Whatever. When the TWU complains that the MTA always looks for savings on the subway when money gets tight, they have half a point.

What I am calling for, to an extent, is a re-creation of the dual contracts under which most of the subway system was built. The City of New York paid for the infrastructure, which it owns. The IRT and BMT paid for operations and equipment out of fare revenue, and then received a guaranteed profit. Above that profit the subway companies were supposed to help the city pay off the bonds, but that never happened. The fare was set at a fixed five cents, because the transit companies were worried about political pressure to cut it, but inflation and rising wages meant it soon wasn’t enough. And once motor buses and the automobile, riding on taxpayer-funded infrastructure, grew in popularity, the transit companies had to resort to diminished maintenance (a recurring theme in transit history).
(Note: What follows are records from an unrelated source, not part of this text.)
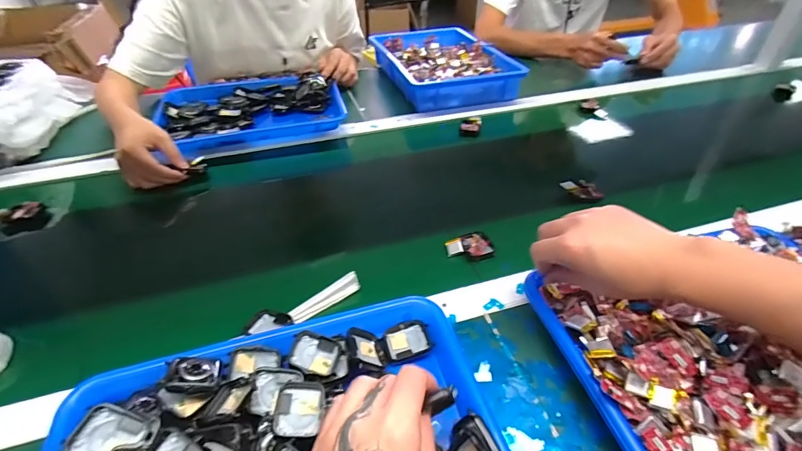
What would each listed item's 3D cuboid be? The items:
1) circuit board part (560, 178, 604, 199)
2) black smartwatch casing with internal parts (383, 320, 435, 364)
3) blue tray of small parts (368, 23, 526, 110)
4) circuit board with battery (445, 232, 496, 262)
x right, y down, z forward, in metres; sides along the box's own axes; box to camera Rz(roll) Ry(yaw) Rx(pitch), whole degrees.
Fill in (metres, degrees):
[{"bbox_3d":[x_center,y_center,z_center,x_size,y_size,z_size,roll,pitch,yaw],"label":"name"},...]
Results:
[{"bbox_3d":[0.267,-0.053,0.598,0.058,0.019,0.028,15,44,17],"label":"circuit board part"},{"bbox_3d":[0.006,0.114,0.400,0.044,0.010,0.037,-13,43,-14],"label":"black smartwatch casing with internal parts"},{"bbox_3d":[0.087,-0.370,0.927,0.242,0.057,0.343,-13,43,-13],"label":"blue tray of small parts"},{"bbox_3d":[0.087,0.026,0.512,0.060,0.009,0.047,-4,41,-4],"label":"circuit board with battery"}]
In retrospect, it was unrealistic to expect to the transit companies to cover the cost of ongoing normal replacement and rehabilitation of their infrastructure and stations, so it never occurred until public takeover. And it is unrealistic to have the subway and railroads cover those costs from fares today. But it is not unrealistic to have fares cover the cost of operating the trains.

Because in the aftermath of Generation Greed, a large share of future tax revenues have already been spent in the past, and those who are not willing to pay for things will not have them. And without the rail transit system, New York States’s most important remaining economic asset — the Manhattan CBD that generates half of all private sector earnings in the state (excluding the governmennt-financed health and social services sector) and perhaps three quarters of the state’s economy given its multiplier effect will rapidly decline.